Daily start and finish times are not clearly published in the same place as term dates, so families should confirm the school day schedule directly. The setting, in an industrial area around two miles from the city centre, makes travel planning a key practical consideration. When shortlisting, think about the reliability of your route in winter, pick-up contingencies, and whether your child is likely to travel independently as she gets older.
National performance context. The FindMySchool GCSE ranking places outcomes below England average, ranked 3,121st in England and 16th in Peterborough, so families with highly academic GCSE ambitions should ask detailed questions about subject depth and stretch.
Foundation subject consistency. Official inspection evidence highlights that in a small number of foundation subjects, teaching does not consistently deepen pupils’ knowledge. That can matter most for pupils aiming for higher grades across the full suite of subjects.
Post-16 route planning. The school is registered to 19, but the latest inspection notes there are currently no pupils in the sixth-form provision, so families should plan early for Year 12 and Year 13 options elsewhere.
Fees clarity. The school publishes fees for 2024 to 2025, but a full 2025 to 2026 fee schedule and a detailed bursary or scholarship framework are not clearly set out publicly, so budgeting requires direct confirmation.

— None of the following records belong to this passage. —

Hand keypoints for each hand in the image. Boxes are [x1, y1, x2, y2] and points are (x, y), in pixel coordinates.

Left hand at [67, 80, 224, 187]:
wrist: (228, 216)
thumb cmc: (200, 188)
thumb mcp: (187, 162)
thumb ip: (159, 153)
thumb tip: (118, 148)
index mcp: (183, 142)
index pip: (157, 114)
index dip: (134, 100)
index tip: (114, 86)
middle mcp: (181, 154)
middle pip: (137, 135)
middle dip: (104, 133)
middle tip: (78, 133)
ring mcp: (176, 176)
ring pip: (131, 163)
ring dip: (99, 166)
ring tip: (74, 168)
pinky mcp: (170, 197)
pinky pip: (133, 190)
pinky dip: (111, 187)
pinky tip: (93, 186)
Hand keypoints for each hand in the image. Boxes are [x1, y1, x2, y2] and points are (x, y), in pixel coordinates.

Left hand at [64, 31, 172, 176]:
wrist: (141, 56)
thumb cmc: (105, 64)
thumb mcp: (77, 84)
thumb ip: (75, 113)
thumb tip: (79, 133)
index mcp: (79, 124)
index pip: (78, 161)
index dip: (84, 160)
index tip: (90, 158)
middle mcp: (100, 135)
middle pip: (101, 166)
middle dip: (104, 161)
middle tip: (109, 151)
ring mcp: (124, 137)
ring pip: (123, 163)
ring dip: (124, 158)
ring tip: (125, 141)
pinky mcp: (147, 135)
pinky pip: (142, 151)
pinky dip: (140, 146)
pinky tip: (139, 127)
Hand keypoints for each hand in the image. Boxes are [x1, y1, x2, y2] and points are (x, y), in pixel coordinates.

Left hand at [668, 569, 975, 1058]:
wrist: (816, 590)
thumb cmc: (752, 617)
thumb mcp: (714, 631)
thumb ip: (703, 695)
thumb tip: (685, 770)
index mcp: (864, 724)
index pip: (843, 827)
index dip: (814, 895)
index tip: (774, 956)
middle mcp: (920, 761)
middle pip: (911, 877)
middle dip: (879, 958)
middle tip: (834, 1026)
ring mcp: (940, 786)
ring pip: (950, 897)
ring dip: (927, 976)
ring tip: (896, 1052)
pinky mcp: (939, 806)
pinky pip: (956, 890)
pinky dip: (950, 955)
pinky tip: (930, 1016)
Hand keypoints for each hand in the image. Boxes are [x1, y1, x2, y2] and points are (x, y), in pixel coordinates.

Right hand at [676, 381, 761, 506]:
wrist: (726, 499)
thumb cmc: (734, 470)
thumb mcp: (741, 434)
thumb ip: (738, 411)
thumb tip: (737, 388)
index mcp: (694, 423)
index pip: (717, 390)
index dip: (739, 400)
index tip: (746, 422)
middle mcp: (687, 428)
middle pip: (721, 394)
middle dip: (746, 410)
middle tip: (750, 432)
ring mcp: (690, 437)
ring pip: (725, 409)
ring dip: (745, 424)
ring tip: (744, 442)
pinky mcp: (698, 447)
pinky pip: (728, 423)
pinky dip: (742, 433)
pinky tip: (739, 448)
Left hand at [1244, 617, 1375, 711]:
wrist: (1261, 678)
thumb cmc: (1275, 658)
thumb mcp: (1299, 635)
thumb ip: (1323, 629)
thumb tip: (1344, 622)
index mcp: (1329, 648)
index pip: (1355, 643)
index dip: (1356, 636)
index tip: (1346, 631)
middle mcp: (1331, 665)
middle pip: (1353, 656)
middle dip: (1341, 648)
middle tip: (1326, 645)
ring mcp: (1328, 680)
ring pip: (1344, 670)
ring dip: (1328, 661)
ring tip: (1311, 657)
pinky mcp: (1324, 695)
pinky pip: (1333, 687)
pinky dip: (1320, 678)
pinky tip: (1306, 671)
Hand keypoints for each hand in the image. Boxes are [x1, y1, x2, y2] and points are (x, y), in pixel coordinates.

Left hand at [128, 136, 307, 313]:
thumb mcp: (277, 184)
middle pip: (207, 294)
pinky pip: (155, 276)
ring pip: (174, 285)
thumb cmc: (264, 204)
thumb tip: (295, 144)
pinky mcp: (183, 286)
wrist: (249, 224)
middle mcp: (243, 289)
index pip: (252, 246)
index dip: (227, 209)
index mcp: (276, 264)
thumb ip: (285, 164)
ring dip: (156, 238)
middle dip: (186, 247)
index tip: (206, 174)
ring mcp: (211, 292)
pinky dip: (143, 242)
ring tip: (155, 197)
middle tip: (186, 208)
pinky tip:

Iqra Academy will suit families who want a girls-only secondary with an Islamic ethos, strong behaviour standards, and a clear emphasis on character, leadership and respectful debate. The strongest fit is for pupils who thrive in a smaller community, value structure, and respond well to high expectations. Families looking for a large sixth-form community on site, or those prioritising top-tier national GCSE performance indicators, should weigh the data carefully and use open events to test how the school is addressing curriculum depth in every subject.
The school was rated Good overall at its most recent inspection in July 2025, with Outstanding judgements for behaviour and attitudes, personal development, and leadership and management. Safeguarding was found to be effective. The academic picture in the FindMySchool dataset is more mixed, so it is worth exploring how the school supports high achievement across all GCSE subjects.
The school publishes an annual fee of £4,200 for the 2024 to 2025 academic year. Because fee schedules can change year to year and a 2025 to 2026 schedule is not clearly published online, families should confirm the current fee and payment options directly with the school before applying.
Admissions are handled directly by the school. The school’s admissions information states a Year 7 school transfer test date of Saturday 25 April 2026 for the September 2026 intake. Families can also attend an open event to understand expectations, ethos and the application process.
The school is registered for ages 11 to 19, but the latest inspection notes there are currently no pupils in the sixth-form provision. In practice, families should plan on a transition to a local sixth form or college after GCSEs and ask what support the school provides for post-16 applications.
Named activities include a Football Academy, a Cricket Academy, Combined Cadet Force, and the Duke of Edinburgh’s Award. These are complemented by wider enrichment, leadership opportunities and community-focused activity, which together support confidence, teamwork and self-management.